과제:
아래 기록에서 "counts" 문자열이 들어 있는 줄이 몇 개인지 숫자만 답해 주세요. 대소문자를 구분합니다.

입력 행:
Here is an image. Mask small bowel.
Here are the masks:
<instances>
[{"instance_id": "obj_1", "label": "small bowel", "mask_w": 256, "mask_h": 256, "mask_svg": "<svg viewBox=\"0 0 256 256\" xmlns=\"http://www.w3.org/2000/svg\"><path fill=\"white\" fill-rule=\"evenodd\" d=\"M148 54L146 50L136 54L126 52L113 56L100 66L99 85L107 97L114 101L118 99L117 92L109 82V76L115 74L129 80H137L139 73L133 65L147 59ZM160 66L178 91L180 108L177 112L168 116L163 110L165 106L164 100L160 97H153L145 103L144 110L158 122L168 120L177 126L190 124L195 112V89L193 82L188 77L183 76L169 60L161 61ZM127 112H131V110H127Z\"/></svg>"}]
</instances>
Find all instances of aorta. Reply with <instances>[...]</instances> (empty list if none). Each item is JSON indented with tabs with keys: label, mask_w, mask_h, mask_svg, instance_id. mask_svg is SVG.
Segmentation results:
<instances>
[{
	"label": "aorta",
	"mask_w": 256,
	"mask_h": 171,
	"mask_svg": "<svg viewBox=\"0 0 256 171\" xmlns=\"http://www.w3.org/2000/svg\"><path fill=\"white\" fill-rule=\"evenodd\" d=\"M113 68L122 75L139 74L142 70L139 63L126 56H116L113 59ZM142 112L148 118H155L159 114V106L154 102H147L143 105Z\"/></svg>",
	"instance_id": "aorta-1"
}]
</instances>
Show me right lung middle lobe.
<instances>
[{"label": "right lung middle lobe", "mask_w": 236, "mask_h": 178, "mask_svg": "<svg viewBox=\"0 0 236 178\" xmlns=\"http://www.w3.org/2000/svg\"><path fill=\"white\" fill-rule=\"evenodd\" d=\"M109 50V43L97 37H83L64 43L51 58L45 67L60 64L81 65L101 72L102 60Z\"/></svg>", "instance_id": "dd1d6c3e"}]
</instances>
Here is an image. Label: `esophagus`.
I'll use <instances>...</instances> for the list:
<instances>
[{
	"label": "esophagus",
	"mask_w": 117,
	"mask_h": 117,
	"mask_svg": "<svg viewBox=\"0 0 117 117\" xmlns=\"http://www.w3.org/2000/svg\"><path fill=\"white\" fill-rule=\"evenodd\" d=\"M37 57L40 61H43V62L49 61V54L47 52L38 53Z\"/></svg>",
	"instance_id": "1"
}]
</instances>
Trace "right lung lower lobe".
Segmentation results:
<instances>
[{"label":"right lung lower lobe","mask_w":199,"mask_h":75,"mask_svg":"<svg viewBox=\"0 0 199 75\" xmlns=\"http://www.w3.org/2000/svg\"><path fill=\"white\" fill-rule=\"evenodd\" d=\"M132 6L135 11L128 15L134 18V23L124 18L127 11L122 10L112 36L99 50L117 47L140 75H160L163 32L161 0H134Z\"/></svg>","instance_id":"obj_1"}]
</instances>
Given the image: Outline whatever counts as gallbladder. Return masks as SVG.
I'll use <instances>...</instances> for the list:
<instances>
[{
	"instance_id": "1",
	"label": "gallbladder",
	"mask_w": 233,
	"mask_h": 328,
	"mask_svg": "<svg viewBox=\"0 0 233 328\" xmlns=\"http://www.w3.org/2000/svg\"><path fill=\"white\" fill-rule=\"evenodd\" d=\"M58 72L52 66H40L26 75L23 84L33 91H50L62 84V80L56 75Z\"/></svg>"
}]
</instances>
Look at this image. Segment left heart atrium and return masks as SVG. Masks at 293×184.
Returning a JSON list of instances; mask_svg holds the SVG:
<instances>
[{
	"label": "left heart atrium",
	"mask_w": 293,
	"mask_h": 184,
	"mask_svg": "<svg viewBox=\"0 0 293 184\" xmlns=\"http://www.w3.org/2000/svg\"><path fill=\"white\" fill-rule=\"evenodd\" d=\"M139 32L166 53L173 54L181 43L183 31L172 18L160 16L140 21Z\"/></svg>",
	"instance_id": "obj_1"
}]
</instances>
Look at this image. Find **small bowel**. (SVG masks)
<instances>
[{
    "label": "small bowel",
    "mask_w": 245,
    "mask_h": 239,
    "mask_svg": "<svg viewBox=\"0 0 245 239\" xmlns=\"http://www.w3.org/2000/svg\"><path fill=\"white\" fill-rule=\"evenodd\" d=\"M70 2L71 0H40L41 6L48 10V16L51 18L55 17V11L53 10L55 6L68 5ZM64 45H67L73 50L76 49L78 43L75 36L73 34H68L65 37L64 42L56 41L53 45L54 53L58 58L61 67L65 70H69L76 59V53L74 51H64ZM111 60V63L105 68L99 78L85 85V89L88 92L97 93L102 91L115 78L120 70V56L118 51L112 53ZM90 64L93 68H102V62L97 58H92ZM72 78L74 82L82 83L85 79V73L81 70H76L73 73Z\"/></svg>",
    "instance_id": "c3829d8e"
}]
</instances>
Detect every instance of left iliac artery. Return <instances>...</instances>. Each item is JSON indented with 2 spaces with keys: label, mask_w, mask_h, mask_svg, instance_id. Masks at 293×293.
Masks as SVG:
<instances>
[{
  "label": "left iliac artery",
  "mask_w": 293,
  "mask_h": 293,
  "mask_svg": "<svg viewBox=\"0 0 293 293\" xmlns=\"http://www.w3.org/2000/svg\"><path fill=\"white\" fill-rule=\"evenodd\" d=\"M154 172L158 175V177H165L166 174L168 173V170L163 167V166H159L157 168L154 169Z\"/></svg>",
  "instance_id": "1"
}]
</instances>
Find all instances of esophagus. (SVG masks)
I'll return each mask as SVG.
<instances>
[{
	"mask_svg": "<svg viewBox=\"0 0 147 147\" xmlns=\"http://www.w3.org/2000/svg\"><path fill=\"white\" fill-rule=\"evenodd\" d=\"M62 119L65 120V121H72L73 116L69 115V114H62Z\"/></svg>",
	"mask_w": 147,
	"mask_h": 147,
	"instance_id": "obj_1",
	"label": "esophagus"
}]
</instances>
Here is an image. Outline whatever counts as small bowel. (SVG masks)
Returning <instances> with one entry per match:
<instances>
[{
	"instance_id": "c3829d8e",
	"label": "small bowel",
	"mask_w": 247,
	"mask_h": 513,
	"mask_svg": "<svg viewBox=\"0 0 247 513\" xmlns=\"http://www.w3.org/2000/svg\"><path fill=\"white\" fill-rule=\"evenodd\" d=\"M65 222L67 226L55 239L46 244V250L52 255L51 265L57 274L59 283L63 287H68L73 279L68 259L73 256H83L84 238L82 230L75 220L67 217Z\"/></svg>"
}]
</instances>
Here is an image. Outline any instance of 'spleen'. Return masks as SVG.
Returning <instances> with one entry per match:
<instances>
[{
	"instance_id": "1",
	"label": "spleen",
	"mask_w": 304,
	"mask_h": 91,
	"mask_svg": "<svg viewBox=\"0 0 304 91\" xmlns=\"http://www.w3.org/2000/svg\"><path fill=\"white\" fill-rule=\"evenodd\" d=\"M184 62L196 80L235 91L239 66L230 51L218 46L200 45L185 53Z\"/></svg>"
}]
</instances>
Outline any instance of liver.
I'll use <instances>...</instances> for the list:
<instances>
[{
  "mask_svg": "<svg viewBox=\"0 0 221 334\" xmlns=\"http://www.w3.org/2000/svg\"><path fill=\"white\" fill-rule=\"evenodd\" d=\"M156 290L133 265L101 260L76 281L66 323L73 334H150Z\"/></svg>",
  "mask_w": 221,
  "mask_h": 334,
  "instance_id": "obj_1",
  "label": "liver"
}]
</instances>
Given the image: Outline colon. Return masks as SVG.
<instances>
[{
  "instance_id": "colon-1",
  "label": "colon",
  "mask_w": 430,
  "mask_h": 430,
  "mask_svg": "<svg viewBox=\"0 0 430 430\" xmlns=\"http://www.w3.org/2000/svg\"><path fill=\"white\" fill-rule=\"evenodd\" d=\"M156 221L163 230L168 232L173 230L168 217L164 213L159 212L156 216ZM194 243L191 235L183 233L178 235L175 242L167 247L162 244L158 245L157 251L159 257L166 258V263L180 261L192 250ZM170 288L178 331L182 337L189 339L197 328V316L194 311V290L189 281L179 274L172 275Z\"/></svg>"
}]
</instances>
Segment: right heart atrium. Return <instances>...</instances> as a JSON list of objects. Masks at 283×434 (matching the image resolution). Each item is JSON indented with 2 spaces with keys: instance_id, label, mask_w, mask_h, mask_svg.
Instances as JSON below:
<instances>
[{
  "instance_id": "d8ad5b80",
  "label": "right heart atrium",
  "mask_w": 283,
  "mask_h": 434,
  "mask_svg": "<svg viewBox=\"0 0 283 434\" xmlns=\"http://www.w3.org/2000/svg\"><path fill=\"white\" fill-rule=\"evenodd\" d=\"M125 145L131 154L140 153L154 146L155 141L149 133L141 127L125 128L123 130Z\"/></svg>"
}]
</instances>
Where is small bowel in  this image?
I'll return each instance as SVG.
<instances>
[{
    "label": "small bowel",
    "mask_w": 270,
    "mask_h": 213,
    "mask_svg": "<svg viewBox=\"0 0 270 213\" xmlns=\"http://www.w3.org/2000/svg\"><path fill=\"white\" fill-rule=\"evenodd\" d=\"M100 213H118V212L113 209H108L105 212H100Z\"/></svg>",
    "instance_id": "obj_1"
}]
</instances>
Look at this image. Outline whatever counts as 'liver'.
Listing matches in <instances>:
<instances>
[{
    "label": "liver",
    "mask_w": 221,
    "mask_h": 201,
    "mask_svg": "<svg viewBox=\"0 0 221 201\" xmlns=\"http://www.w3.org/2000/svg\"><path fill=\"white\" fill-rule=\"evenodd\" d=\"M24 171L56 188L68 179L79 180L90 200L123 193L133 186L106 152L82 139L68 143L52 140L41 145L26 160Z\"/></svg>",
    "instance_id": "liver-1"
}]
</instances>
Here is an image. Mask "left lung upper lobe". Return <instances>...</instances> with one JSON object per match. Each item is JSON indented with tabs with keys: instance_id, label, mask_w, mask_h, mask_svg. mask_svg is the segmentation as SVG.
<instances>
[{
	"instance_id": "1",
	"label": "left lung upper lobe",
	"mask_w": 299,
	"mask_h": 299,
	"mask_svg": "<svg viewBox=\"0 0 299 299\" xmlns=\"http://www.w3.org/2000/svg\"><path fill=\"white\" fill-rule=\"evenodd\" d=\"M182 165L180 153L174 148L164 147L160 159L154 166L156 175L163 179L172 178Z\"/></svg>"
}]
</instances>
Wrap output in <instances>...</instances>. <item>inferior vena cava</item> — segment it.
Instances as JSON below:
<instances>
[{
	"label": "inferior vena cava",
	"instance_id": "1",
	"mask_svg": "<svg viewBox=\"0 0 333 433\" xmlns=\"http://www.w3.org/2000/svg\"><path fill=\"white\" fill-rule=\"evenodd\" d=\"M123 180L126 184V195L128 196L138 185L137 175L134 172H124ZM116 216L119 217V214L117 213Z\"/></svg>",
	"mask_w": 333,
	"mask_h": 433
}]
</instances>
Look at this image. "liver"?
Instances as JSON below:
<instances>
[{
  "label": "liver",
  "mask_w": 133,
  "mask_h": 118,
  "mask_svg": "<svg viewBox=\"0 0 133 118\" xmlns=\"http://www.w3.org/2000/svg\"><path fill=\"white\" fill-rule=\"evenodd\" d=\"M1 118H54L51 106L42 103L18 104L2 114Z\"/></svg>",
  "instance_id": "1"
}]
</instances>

작성된 풀이:
3